::: THE INPUT :::
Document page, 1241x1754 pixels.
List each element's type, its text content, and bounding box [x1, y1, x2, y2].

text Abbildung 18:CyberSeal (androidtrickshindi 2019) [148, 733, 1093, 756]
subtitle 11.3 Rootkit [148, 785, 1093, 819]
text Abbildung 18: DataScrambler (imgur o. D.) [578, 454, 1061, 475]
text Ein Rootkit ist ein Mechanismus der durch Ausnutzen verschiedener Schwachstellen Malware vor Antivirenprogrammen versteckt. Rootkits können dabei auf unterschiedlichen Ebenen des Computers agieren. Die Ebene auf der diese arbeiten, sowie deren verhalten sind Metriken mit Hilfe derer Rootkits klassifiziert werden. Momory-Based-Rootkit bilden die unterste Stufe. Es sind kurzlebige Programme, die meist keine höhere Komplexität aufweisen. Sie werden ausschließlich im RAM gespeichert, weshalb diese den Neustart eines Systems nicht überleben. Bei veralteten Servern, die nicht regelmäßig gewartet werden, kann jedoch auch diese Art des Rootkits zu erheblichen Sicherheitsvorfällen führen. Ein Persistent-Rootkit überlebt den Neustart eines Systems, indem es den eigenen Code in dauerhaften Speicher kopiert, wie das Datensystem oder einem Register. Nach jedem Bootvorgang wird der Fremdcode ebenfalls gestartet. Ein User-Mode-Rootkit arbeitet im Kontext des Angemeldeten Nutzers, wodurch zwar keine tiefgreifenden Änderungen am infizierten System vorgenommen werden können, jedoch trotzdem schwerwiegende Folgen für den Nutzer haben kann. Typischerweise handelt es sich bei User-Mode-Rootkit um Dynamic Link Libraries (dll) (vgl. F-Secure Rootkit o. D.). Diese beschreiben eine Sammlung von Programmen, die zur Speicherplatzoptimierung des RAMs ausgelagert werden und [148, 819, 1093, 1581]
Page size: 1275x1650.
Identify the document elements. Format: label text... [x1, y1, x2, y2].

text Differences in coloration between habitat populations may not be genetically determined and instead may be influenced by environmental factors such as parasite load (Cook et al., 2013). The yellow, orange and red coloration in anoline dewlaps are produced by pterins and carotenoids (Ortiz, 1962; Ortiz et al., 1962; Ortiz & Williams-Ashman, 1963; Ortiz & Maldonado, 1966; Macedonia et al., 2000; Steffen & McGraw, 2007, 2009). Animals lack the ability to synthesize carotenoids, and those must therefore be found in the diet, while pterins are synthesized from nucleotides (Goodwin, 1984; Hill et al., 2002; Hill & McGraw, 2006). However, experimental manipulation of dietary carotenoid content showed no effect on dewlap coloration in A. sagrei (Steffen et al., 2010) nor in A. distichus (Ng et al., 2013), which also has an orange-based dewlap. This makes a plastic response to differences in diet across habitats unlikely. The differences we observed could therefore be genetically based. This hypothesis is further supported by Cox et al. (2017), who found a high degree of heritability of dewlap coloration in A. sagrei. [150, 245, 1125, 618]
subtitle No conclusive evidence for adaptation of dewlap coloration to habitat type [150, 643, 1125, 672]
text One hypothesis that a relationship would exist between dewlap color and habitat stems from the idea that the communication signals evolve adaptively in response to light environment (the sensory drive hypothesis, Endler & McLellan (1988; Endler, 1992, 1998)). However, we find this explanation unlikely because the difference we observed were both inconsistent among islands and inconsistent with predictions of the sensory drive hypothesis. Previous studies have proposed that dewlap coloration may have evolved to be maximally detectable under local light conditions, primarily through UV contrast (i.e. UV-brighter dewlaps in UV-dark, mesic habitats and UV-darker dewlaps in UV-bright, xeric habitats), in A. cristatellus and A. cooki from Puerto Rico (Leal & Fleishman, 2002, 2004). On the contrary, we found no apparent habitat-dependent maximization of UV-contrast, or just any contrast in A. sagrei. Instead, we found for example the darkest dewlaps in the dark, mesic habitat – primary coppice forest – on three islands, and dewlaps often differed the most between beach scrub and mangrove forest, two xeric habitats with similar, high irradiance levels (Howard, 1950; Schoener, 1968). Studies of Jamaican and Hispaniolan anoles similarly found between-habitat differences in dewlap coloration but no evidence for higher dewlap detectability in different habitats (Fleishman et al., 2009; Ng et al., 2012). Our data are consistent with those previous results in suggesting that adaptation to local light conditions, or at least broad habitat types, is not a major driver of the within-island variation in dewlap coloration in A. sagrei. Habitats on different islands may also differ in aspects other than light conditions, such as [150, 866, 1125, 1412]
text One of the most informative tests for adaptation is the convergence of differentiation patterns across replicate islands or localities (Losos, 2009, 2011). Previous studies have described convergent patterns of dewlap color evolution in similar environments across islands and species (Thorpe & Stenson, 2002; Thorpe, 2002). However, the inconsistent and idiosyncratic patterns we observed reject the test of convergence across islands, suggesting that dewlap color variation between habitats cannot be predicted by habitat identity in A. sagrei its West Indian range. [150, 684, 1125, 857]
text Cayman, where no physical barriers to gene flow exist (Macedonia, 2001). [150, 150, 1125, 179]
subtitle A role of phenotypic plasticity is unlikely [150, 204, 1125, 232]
:::
Write out the lines of the entries, word for word, from the first through the one containing "Page size: 1275x1650.", and stop at that line.

Document page, 1241x1754 pixels.
List each element's type, its text content, and bounding box [x1, y1, x2, y2].

text Abbildung 18:CyberSeal (androidtrickshindi 2019) [148, 733, 1093, 756]
subtitle 11.3 Rootkit [148, 785, 1093, 819]
text Abbildung 18: DataScrambler (imgur o. D.) [578, 454, 1061, 475]
text Ein Rootkit ist ein Mechanismus der durch Ausnutzen verschiedener Schwachstellen Malware vor Antivirenprogrammen versteckt. Rootkits können dabei auf unterschiedlichen Ebenen des Computers agieren. Die Ebene auf der diese arbeiten, sowie deren verhalten sind Metriken mit Hilfe derer Rootkits klassifiziert werden. Momory-Based-Rootkit bilden die unterste Stufe. Es sind kurzlebige Programme, die meist keine höhere Komplexität aufweisen. Sie werden ausschließlich im RAM gespeichert, weshalb diese den Neustart eines Systems nicht überleben. Bei veralteten Servern, die nicht regelmäßig gewartet werden, kann jedoch auch diese Art des Rootkits zu erheblichen Sicherheitsvorfällen führen. Ein Persistent-Rootkit überlebt den Neustart eines Systems, indem es den eigenen Code in dauerhaften Speicher kopiert, wie das Datensystem oder einem Register. Nach jedem Bootvorgang wird der Fremdcode ebenfalls gestartet. Ein User-Mode-Rootkit arbeitet im Kontext des Angemeldeten Nutzers, wodurch zwar keine tiefgreifenden Änderungen am infizierten System vorgenommen werden können, jedoch trotzdem schwerwiegende Folgen für den Nutzer haben kann. Typischerweise handelt es sich bei User-Mode-Rootkit um Dynamic Link Libraries (dll) (vgl. F-Secure Rootkit o. D.). Diese beschreiben eine Sammlung von Programmen, die zur Speicherplatzoptimierung des RAMs ausgelagert werden und [148, 819, 1093, 1581]
Page size: 1275x1650.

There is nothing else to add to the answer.